One young man flew halfway around the world to take on a world champion in his own living room; not once, but twice. The other young man quit prior to one fight, and then again during another one.

The first guy mentioned is an obedient son of an ultra-streetwise father.  The type of parent where, if he doesn’t know the answer (and more times than not he most likely does), he will know where to find it. The second guy doesn’t appear to have that quality guidance scenario going on for him, which is probably for the best, because he believes he has all the answers.

The first guy is on record as saying he wants to go down in boxing history as an all-time great.  The other guy?  He decided not to continue in a fight while he was still sporting an undefeated record.  You may think to yourself if there was ever a time to soldier through, right?

Then yesterday, that same guy missed making weight by 3.2 pounds, and seemed to be more than fine with it, to the point where he actually appeared to be quite pleased with himself.

If you haven’t heard, Devin Haney and Ryan Garcia are going to share a boxing ring in a twelve round go for God knows what will be at stake by the time they actually punch off.  The fact that no one from Garcia’s team has stepped in and rescued him from these unfolding events, his own personal well-being, and/or not to mention Devin Haney is, well, troubling in and of itself.
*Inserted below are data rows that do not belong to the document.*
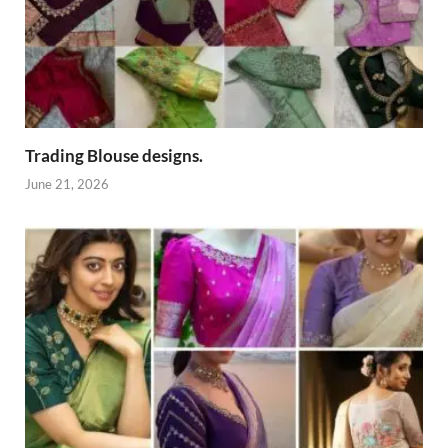
Trading Blouse designs.
June 21, 2026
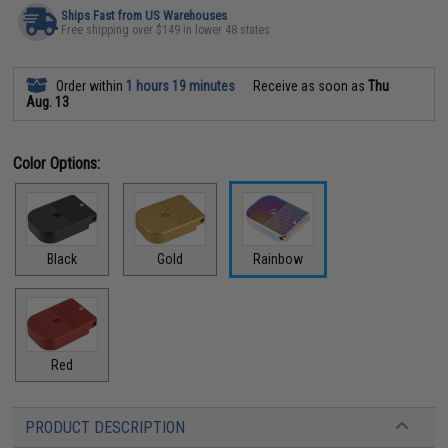
Ships Fast from US Warehouses
Free shipping over $149 in lower 48 states
Order within
1 hours 19 minutes
Receive as soon as
Thu
Aug. 13
Color Options:
Black
Gold
Rainbow
Red
PRODUCT DESCRIPTION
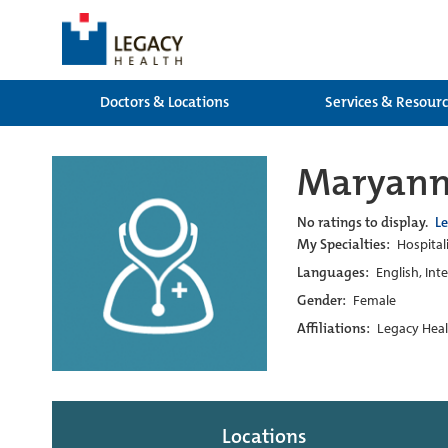
Doctors & Locations
Services & Resour
Maryann
No ratings to display.
L
My Specialties:
Hospitali
Languages:
English, Int
Gender:
Female
Affiliations:
Legacy Heal
Locations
Back in the amateur days, the record shows they split six fights.  They were boys back then, so it means zero.  If anything, you’d want to be the older of the two, and Ryan had over a three-month age advantage.  If you’ve only been on the planet for a total of 120 months or so, every extra month could be a big enough difference in strength and development. Now as world class professionals in their prime?  That’s different.  Younger is always better.  Devin is that guy.

Haney and Garcia fought six times for free but will fight only once as professionals.  Then one of them will continue with their march for historic greatness, while the other will head back to Kamp Krazy, where he’s the current Mayor.
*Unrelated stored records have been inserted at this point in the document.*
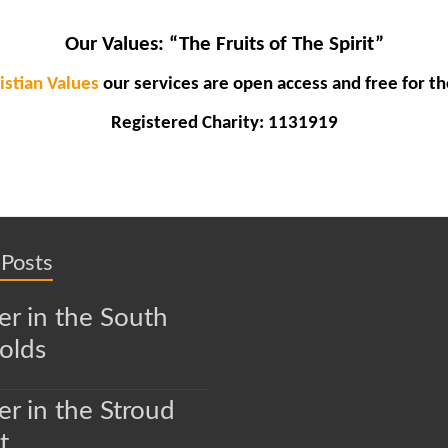
Our Values:
“The Fruits of The Spirit”
istian Values
our services are open access and free for th
Registered Charity: 1131919
 Posts
r in the South
olds
r in the Stroud
t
It’s never smart to lay 8-1, 9-1 in boxing.  And if you see taking Garcia as a value bet with +500 to +600 and beyond, you don’t understand value and you evidently don’t like money.

There is, however, a wagering opportunity here.

Total Rounds:  Fight doesn’t go 10.5 rounds.

Take anything over +125.  It’s worth a unit on a scale of 5.  Logically, there are a lot of ways to cash this ticket: legitimate victory, meltdown, catching lightning in a bottle, etc.  Or simply the exiting stage left of a guy who may be already plotting his next career move.